Summary: The study of a man with a neurodegenerative disease that has robbed his ability to see certain numbers sheds light on how the brain processes information without any visual awareness of the stimuli.
Source: Johns Hopkins University
By studying an individual with an extremely rare brain anomaly that prevents him from seeing certain numbers, Johns Hopkins University researchers provided new evidence that a robust brain response to something like a face or a word does not mean a person is aware of it.
The work, set to be published today by Proceedings of the National Academy of Sciences, shows humans can have extensive brain processing without any awareness.

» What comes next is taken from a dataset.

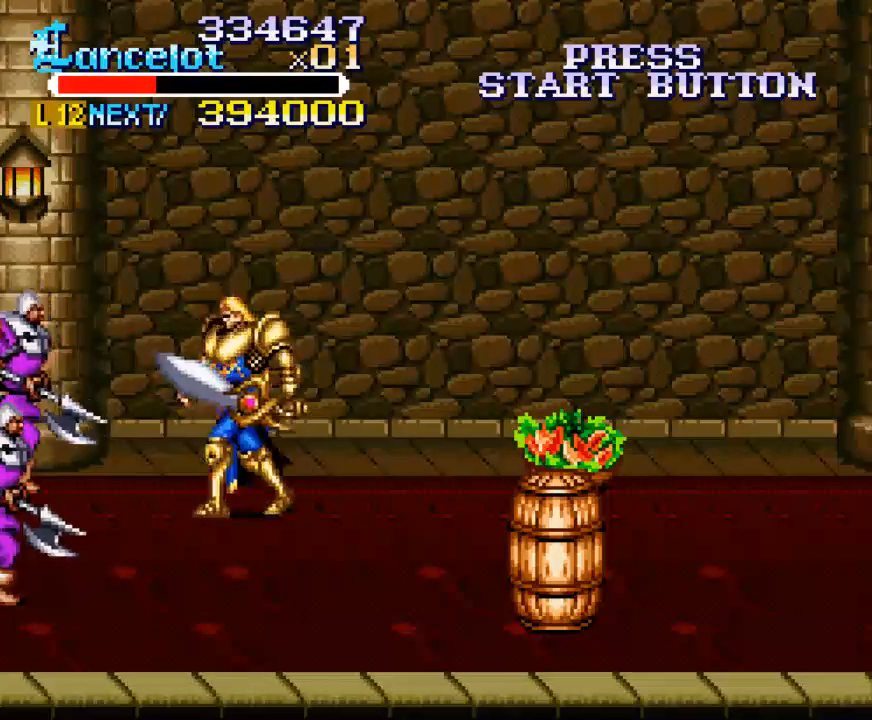
{"buttons": ["DPAD_RIGHT"], "right_stick": "center", "events": [[67, "DPAD_LEFT", "up"], [67, "DPAD_RIGHT", "down"], [67, "DPAD_UP", "up"], [133, "B", "down"], [433, "B", "up"]]}
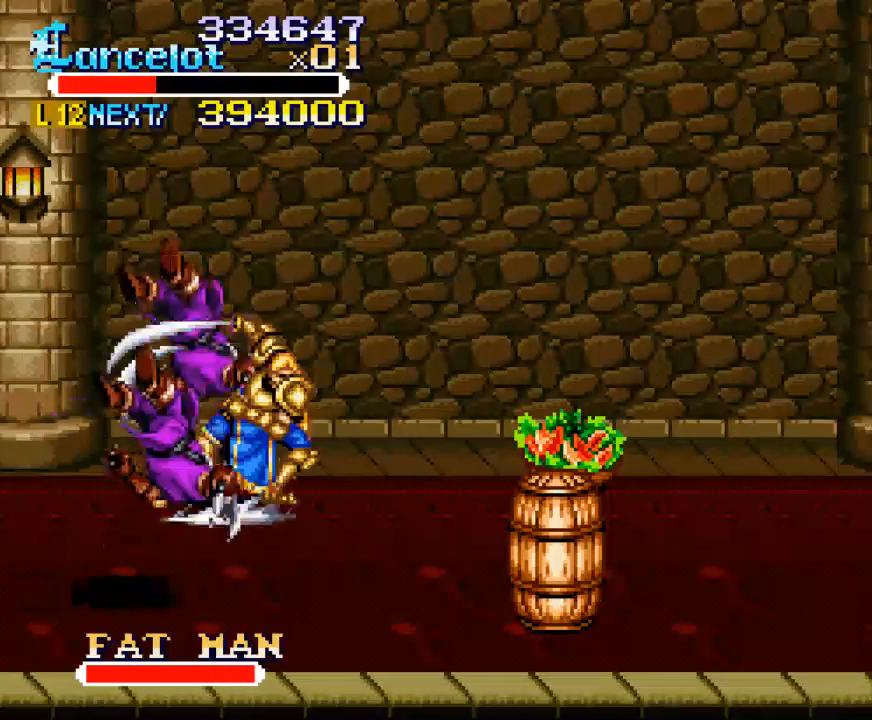
{"buttons": ["DPAD_RIGHT"], "right_stick": "center", "events": []}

Researchers studied a man they refer to as RFS, who was diagnosed with a rare degenerative brain disease that led to extensive atrophy in the cortex and basal ganglia. In addition to more typical symptoms of memory trouble and muscle spasms, he could no longer see the digits 2 through 9 normally. When shown a digit, he only saw a scramble of lines that he described as ‘spaghetti’ and he had no idea which digit he was looking at. His vision was otherwise normal—for example, he could identify letters and other symbols.
The puzzle for the research team was that for such a selective deficit to be possible, RFS’s brain had to be identifying the digits in order for the severe problems to occur just for digits and nothing else.
“When he looks at a digit, his brain has to ‘see’ that it is a digit before he can not see it—it’s a real paradox,” said senior author, cognitive scientist Michael McCloskey. “In this paper what we did was to try to investigate what processing went on outside his awareness.”
The researchers found that RFS also couldn’t see anything placed near or atop a digit. When he was shown a large 3 with a picture of a violin drawn onto it, he couldn’t see the violin. If the picture was far enough away from the number, he could see it normally.
To probe the brain activity happening when RFS was presented with critical stimuli, the team, led by co-first authors Teresa Schubert, a former Johns Hopkins graduate student who is now at Harvard University, and David Rothlein, a former Johns Hopkins graduate student who is now at the VA Boston Healthcare System, performed experiments using electroencephalography (EEG).
Brain waves were recorded while RFS looked at a number with a face embedded on it. The recordings showed that his brain detected the presence of a face, even though he was completely unaware of it. In fact his brain response was the same as when he was shown a face that he could see clearly.
“These results show that RFS’s brain is performing complex processing in the absence of awareness,” Rothlein said. “His brain detected the faces in the digits without his having any awareness of them.”
A second EEG experiment involving words embedded on numbers showed that RFS’s brain was recognizing the words even though he was completely unaware of them.
“He was completely unaware that a word was there, yet his brain was not only detecting the presence of a word, but identifying which particular word it was, such as ‘tuba’,” Schubert said.
It’s commonly assumed that visual awareness goes hand-in-hand with this level of neural activity, but the team’s results suggest the additional neural processing is required for awareness—and it is this additional processing that is impaired in RFS. The complex processing required to detect and identify faces, words, and other visual stimuli is not sufficient for awareness if the additional processing does not follow.
Lack of awareness despite complex visual processing: Evidence from event-related potentials in a case of selective metamorphopsia
Visual awareness is thought to result from integration of low- and high-level processing; instances of integration failure provide a crucial window into the cognitive and neural bases of awareness. We present neurophysiological evidence of complex cognitive processing in the absence of awareness, raising questions about the conditions necessary for visual awareness. We describe an individual with a neurodegenerative disease who exhibits impaired visual awareness for the digits 2 to 9, and stimuli presented in close proximity to these digits, due to perceptual distortion. We identified robust event-related potential responses indicating 1) face detection with the N170 component and 2) task-dependent target-word detection with the P3b component, despite no awareness of the presence of faces or target words. These data force us to reconsider the relationship between neural processing and visual awareness; even stimuli processed by a workspace-like cognitive system can remain inaccessible to awareness. We discuss how this finding challenges and constrains theories of visual awareness.